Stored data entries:
++++
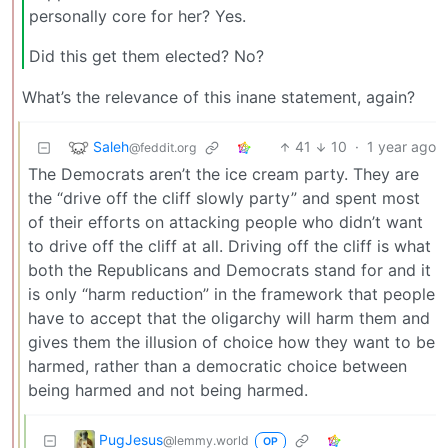
personally core for her? Yes.
Did this get them elected? No?
What’s the relevance of this inane statement, again?
Saleh
41
10
·
1 year ago
@feddit.org
The Democrats aren’t the ice cream party. They are
the “drive off the cliff slowly party” and spent most
of their efforts on attacking people who didn’t want
to drive off the cliff at all. Driving off the cliff is what
both the Republicans and Democrats stand for and it
is only “harm reduction” in the framework that people
have to accept that the oligarchy will harm them and
gives them the illusion of choice how they want to be
harmed, rather than a democratic choice between
being harmed and not being harmed.
PugJesus
@lemmy.world
OP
++++
TASK BRIEF:
What you return must match the lines from the top of the data through the line with "and spent most" exactly, with the pictures removed.

COMPLETED EXERCISE:
personally core for her? Yes.
Did this get them elected? No?
What’s the relevance of this inane statement, again?
Saleh
41
10
·
1 year ago
@feddit.org
The Democrats aren’t the ice cream party. They are
the “drive off the cliff slowly party” and spent most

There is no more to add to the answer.